» **PROBLEM REQUIREMENTS**
Word for word, restate all the records; images are not part of the copy.

» **ENTRIES PROVIDED**
* * * * *
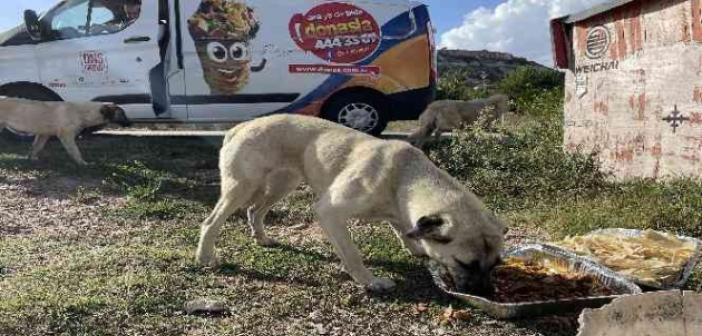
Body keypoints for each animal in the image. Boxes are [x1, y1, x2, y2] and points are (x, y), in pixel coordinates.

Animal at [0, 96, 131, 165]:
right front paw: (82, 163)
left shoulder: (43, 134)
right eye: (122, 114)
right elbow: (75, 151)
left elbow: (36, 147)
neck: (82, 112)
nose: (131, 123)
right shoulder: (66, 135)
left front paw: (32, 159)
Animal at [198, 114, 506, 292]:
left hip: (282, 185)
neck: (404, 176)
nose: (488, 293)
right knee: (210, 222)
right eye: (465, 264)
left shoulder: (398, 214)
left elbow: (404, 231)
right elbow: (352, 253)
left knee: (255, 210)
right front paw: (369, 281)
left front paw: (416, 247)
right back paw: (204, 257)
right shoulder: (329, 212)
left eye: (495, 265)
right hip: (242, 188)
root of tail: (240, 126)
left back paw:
* * * * *
» **RESPONSE**
Body keypoints for each animal in the image. Boxes are [x1, y1, x2, y2] and points are (x, y), in pixel coordinates.

Animal at [0, 96, 131, 165]:
right front paw: (82, 163)
left shoulder: (43, 134)
right eye: (122, 114)
right elbow: (75, 151)
left elbow: (36, 147)
neck: (82, 112)
nose: (131, 123)
right shoulder: (66, 135)
left front paw: (32, 159)
Animal at [198, 114, 506, 292]:
left hip: (282, 185)
neck: (404, 176)
nose: (488, 293)
right knee: (210, 222)
right eye: (465, 264)
left shoulder: (398, 214)
left elbow: (404, 231)
right elbow: (352, 253)
left knee: (255, 210)
right front paw: (369, 281)
left front paw: (416, 247)
right back paw: (204, 257)
right shoulder: (329, 212)
left eye: (495, 265)
right hip: (242, 188)
root of tail: (240, 126)
left back paw:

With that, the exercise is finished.